In a country where we identify with political parties as if it says something about who we truly are, your side losing the election comes to mean that you do not matter. Tough stuff to deal with for the rich who have always mattered. Not so hard for the marginal Black girl from Brooklyn who figured it all out twelve years before them. I stopped identifying with political parties and never sought to find parts of myself within this fabric that is Amerikkka. I know where I am, and I know the limits of that space. I don’t have fantastical images of the people taking back what is theirs, or that I am actually playing a part in the running of the country of my birth because I vote. I know why I vote.

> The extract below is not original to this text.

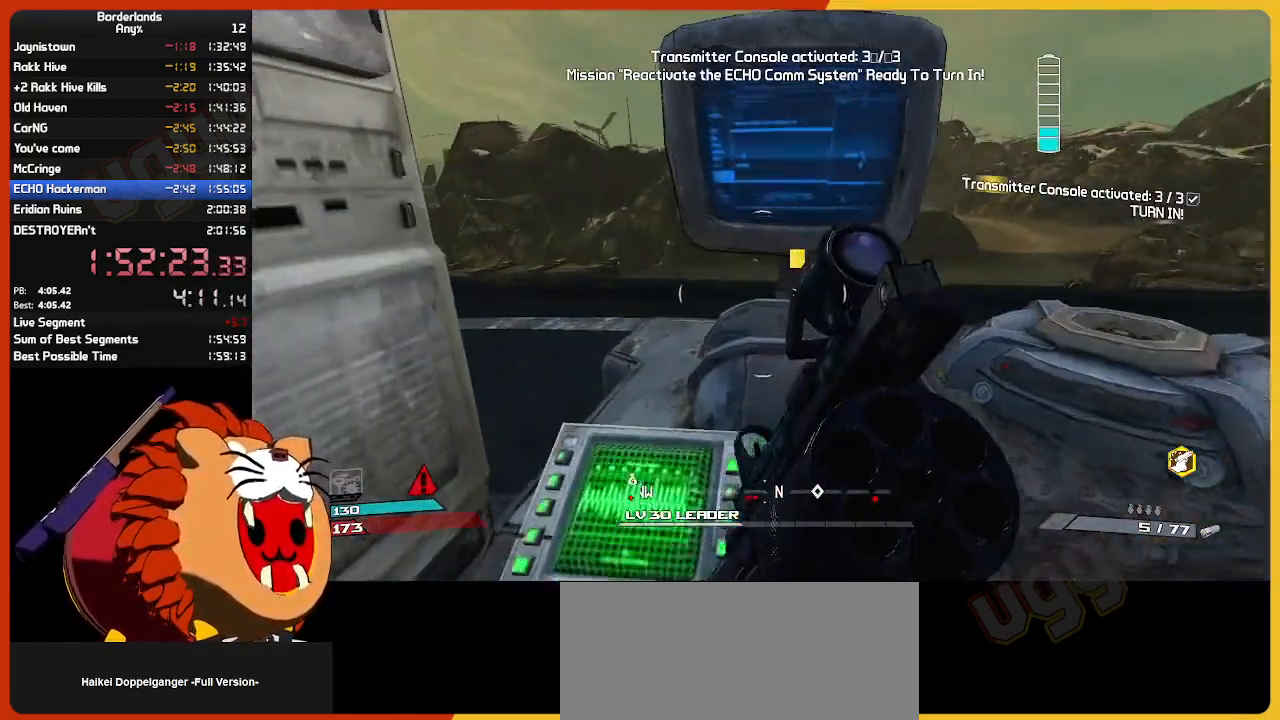
{"keys": ["return"], "mouse": [], "mouse_move": "still", "events": [[67, "escape", "down"], [167, "escape", "up"], [317, "up", "down"], [450, "return", "down"], [484, "up", "up"]]}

I vote because as a descendant of those who built this country; this country who established its economic prowess with its sale in my people, I know that voting is a tribute to them and all they went through just so I could go to school, go to college, get a job and vote in elections. I participate because it took so much just for me to place a check in the box on a ballot. People were assassinated, hung, dogs biting brown flesh of children, all for me to place a vote, with the hope that it would be counted. Not voting is a slap in the face to my ancestors who survived much much worse than I, and whose shoulders I stand on. I do not vote for some false idea that I am considered an American, anywhere but within the confines of my immigrant families, or when I travel abroad. I know that the struggle continues, that voting is only one piece of the struggle to be treated like a human being in this society.
And while I lost faith in elections at the age of ten, I believe that we have all lost some faith in some piece of this myth we know to be America at some point. At some point we each felt that who we are was misrepresented or completely erased from the memory of this nation. The election turned out the way it did because people were standing up for what they know their Amerikkka to be. They didn’t recognize it, so they stood for a return to their comfort zones; where men are men who can control their wives, and gay folks aren’t married and evolution doesn’t exist. The difference between me and them, my reasons for why I stopped believing in elections is because unlike they, I have always known that the majority will never stand for or with me, as it did for them.
I stopped believing in democracy when I was ten years old, 8 years after I stopped believing in Rashid. But that is a tale for another time.